Cette idée de construction d’un raisonnement étape par étape, avec un niveau de globalité croissant et des inférences faites sur base de données multiples, est très logique au sens strict du terme, très structuré. Ce type de pensée est associé à de bonnes aptitudes spatiales[2], ce qui va souvent de pair avec des bonnes aptitudes de visualisation – mais pas forcément. Par raccourci, il est tentant de croire que « pensée basée sur le détail » égale « pensée visuelle », mais ce n’est que cela : un raccourci.

 

La difficulté à maîtriser le langage

Pour bon nombre d’entre nous, il est difficile de comprendre du premier coup une liste d’instructions données à l’oral, et parfois même les instructions écrites peuvent nous paraître obscures ou difficiles d’accès. Comme une image vaut mille mots, il est courant de contourner ces problèmes potentiels avec des explications visuelles : graphiques, schémas et illustrations permettent en général de faire passer des informations de manière simple et efficace. Ceci est vrai quel que soit le neurotype : panneaux de signalisation, consignes dans certains lieux[3], notices de montage Ikea, etc., communiquer avec des visuels fonctionne tout simplement bien. C’est une manière simple de faire passer un message à tout un chacun, quels que soient sa langue et niveau de maîtrise de la langue.
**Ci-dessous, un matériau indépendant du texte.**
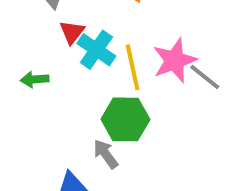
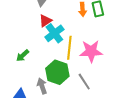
gray line: (205, 77) -> (84, 82), moved
green arrow: (35, 79) -> (23, 56), moved, turned -56

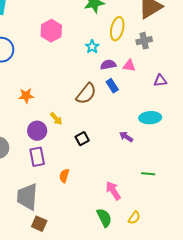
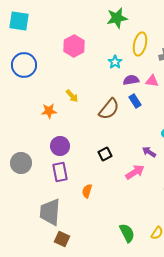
yellow arrow: (56, 119) -> (72, 96), moved
pink arrow: (113, 191) -> (135, 172), moved, turned 90

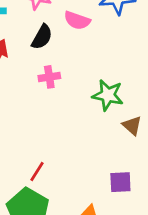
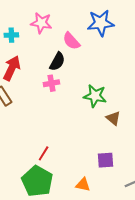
pink semicircle: (77, 20) -> (71, 41), turned 30
black semicircle: (42, 37) -> (57, 62), moved

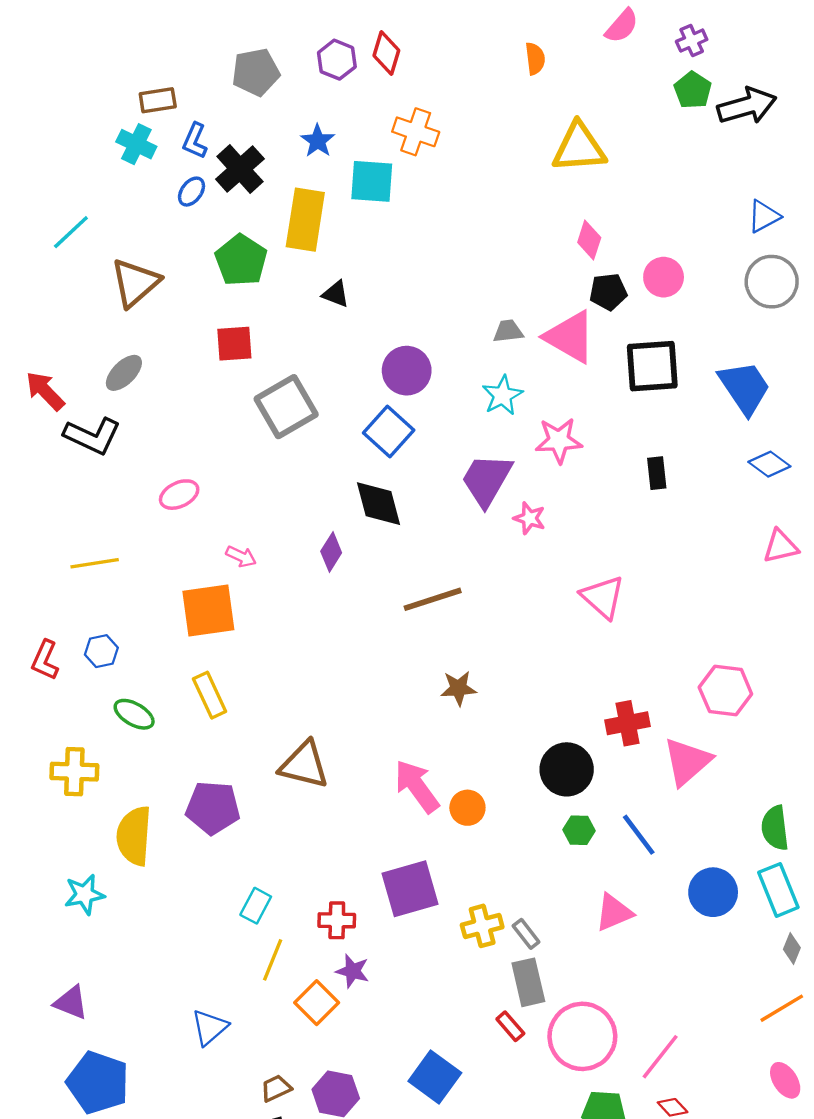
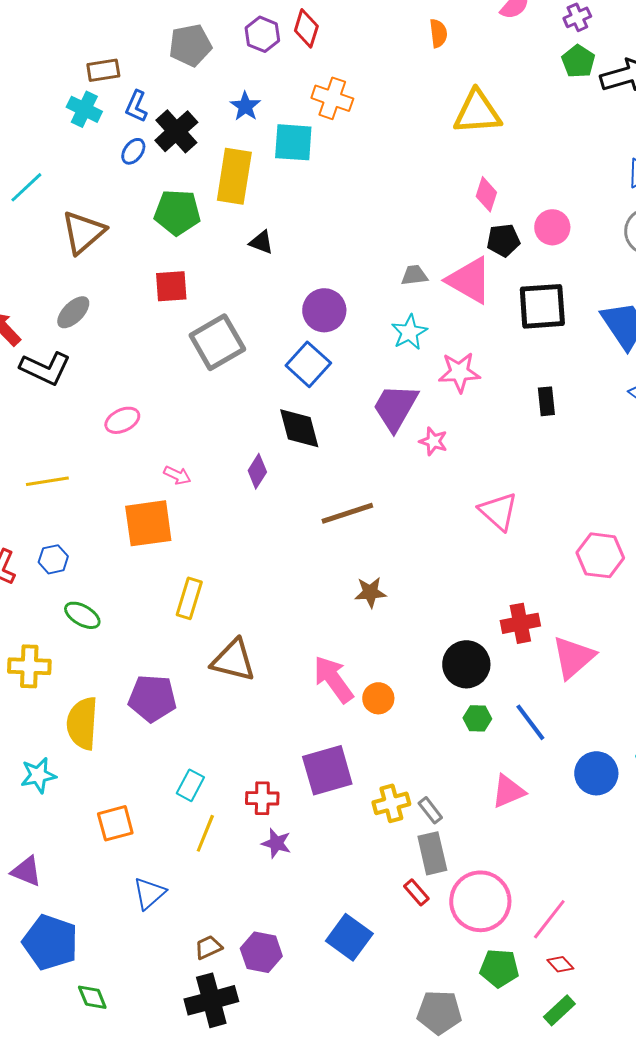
green pentagon: (241, 260) -> (177, 212), turned -30
pink hexagon: (725, 691) -> (600, 555), moved
yellow rectangle: (210, 695) -> (189, 598), moved, turned 42
orange square: (317, 1003) -> (115, 823), moved, turned 30

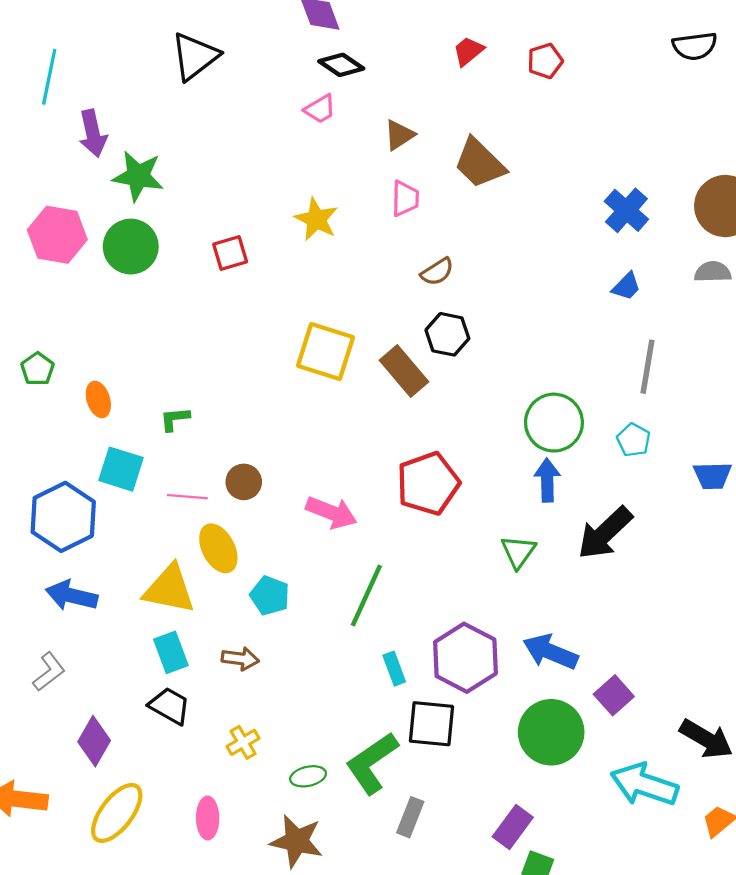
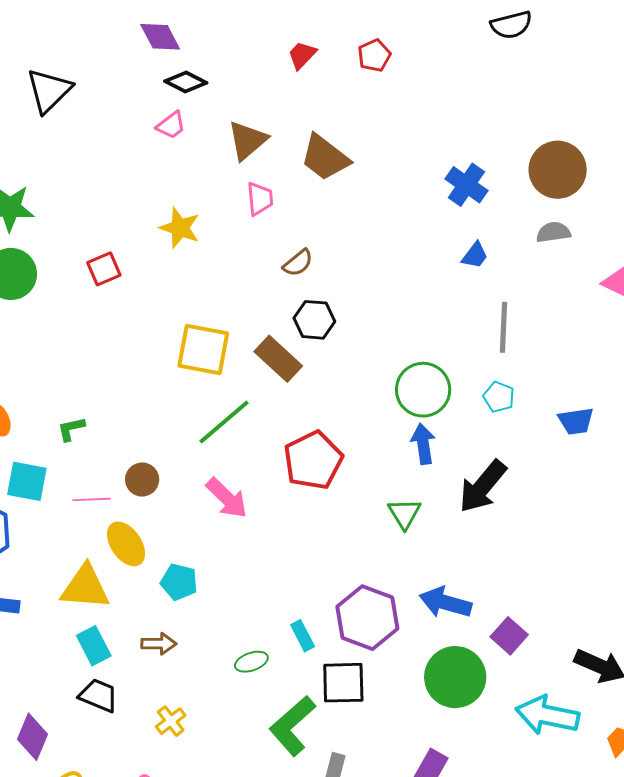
brown triangle: (399, 135) -> (247, 140), size x1.4
pink arrow: (331, 513) -> (227, 498), turned 30
green line: (366, 596) -> (224, 422), moved, turned 32
green ellipse: (308, 776) -> (251, 662), moved

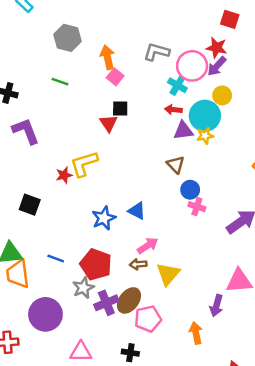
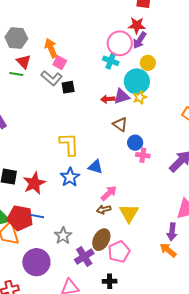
gray L-shape: (156, 52) -> (52, 78), moved, turned -145
red arrow: (173, 110) -> (108, 99), moved
red triangle: (109, 123) -> (24, 62), moved
yellow L-shape: (84, 164) -> (69, 144), moved, turned 115
red star: (64, 175) -> (34, 183), moved, size x1.6
red pentagon: (96, 264) -> (20, 218), moved
purple cross: (106, 303) -> (84, 257), moved
orange arrow: (196, 333) -> (168, 250), moved, turned -30

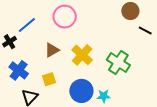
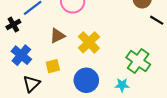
green cross: (118, 63) -> (138, 61), moved
cyan star: (104, 96) -> (122, 85), moved

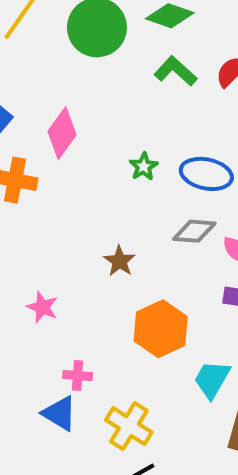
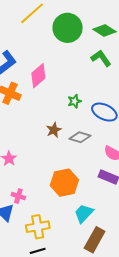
gray diamond: (194, 231) -> (80, 137), moved
brown star: (120, 261) -> (54, 130), moved
yellow cross: (129, 426) -> (38, 227), turned 35

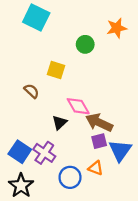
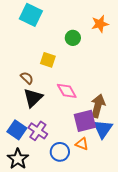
black triangle: (60, 123) -> (33, 98), moved, size x1.5
brown arrow: (99, 123) -> (98, 106), moved, turned 80
purple square: (99, 141) -> (85, 121), size x1.6

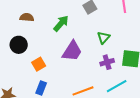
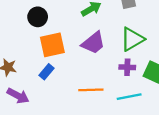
green triangle: (103, 37) -> (132, 39), size x1.6
orange square: (39, 64) -> (52, 45), size x1.6

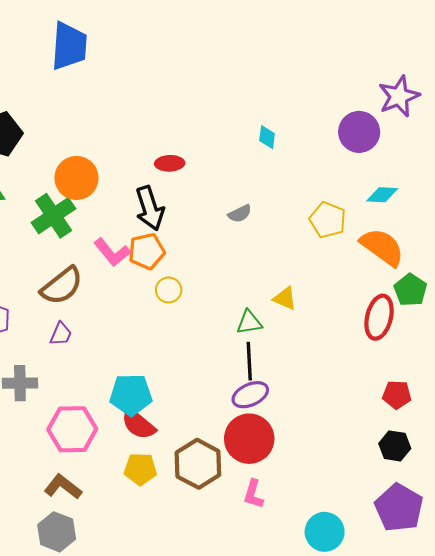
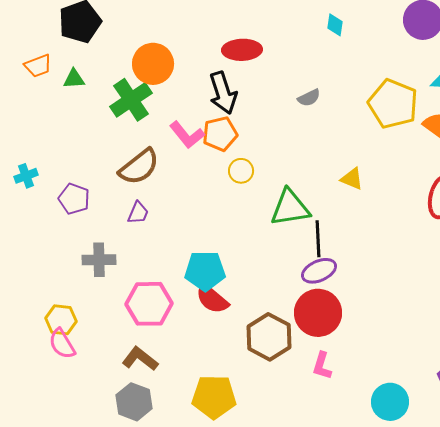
red ellipse: (170, 163) -> (242, 50), size x1.4
yellow pentagon: (328, 220) -> (393, 104), size x1.4
green triangle: (249, 322) -> (290, 208), moved, size x1.6
yellow pentagon: (140, 469) -> (214, 397), moved, size x1.4

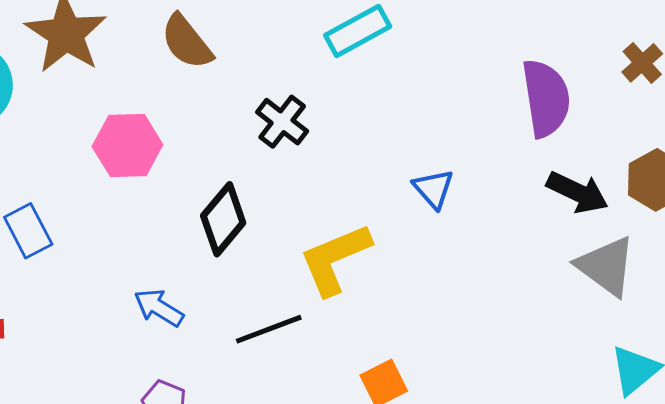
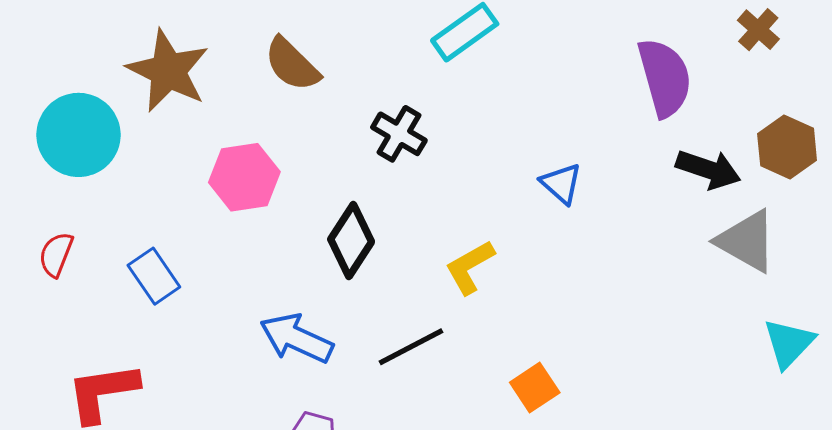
yellow L-shape: (335, 259) -> (470, 267), size x0.7
blue arrow: (159, 308) -> (296, 338), size x1.4

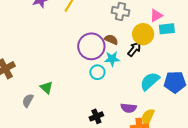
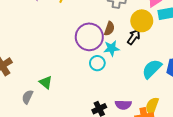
brown semicircle: (111, 40) -> (109, 29), turned 88
purple semicircle: (129, 108) -> (123, 105), moved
La dérivée de cela est en revanche qu’on peut en venir à penser que les autistes perçoivent mieux les informations sous forme de schémas ou de visuels. Ce n’est pas tout à fait correct : nous sommes simplement plus susceptibles d’avoir des problèmes avec la langue parlée ou écrite.

 

L’hypersensibilité sensorielle

Nombreux sont ceux qui parmi nous ont du mal à gérer les inputs sensoriels au moins d’un certain type. Comme les humains ne possèdent pas trois mille sens non plus, la probabilité que l’un des stimulus que nous ne parvenons pas à bien gérer soit le visuel est pas mal élevée. Face à quelqu’un qui a besoin de ses lunettes de soleil comme si sa vie en dépendait, qui ne supporte pas certaines associations de couleurs ou qui évite certains magasins parce que l’éclairage y est insoutenable[4], on peut être tenté de supposer que cette personne dépend énormément de ses inputs visuels et donc que cela donne forme à son monde intérieur. Mais ce n’est pas automatiquement le cas.

 

Conclusion

Bref, oui, certains d’entre nous pensent de manière visuelle et certains d’entre nous ont de bonnes aptitudes spatiales. Plusieurs de nos spécificités peuvent venir renforcer cette impression que pour nous, l’image et le visuel sont les éléments fondamentaux de notre approche du monde. Ce n’est néanmoins pas toujours le cas, puisque les autistes ne sont pas tous les abeilles d’une même ruche.

 

Mon lecteur pense-t-il en images ? Où en sont ses aptitudes spatiales ? Est-il, comme moi, vraiment pas visuel du tout et un peu perplexe d’être passé à côté de ce monument de l’autisme ? Laissez-nous un message en commentaire !

 

[1]Info intéressante : cette étude (https://journals.sagepub.com/doi/full/10.1177/03010066211042186) suggère qu’une majorité de personnes aphantasiques ont aussi des problèmes de visualisation d’autres inputs sensoriels. Par exemple, une personne qui aurait du mal à recréer en esprit le toucher d’un tissu ou l’odeur d’une herbe aromatique.

[2]Avoir « un compas dans l’oeil », être bon pour estimer les distances ou les trajectoires, pour déterminer quelle pièce s’emboîte dans quelle autre, tout ceci dépend des aptitudes spatiales, et ces aptitudes sont en général prédictives de bonnes aptitudes arithmétiques et généralement logiques. Bien qu’on ne sache pas pourquoi, les cerveaux ont l’air d’utiliser les mêmes zones pour faire des créneaux, résoudre des équations et construire un argumentaire. Quels fainéants, pas vrai ?
https://link.springer.com/article/10.3758/s13423-021-02012-w

[3]L’interdiction de porter des chaussures dans certaines zones de la piscine, par exemple.

[4]Si quelqu’un veut mettre dans son programme politique l’interdiction des lampes fluorescentes, je suis prête à voter pour lui, je ne veux même pas savoir à quoi il se présente.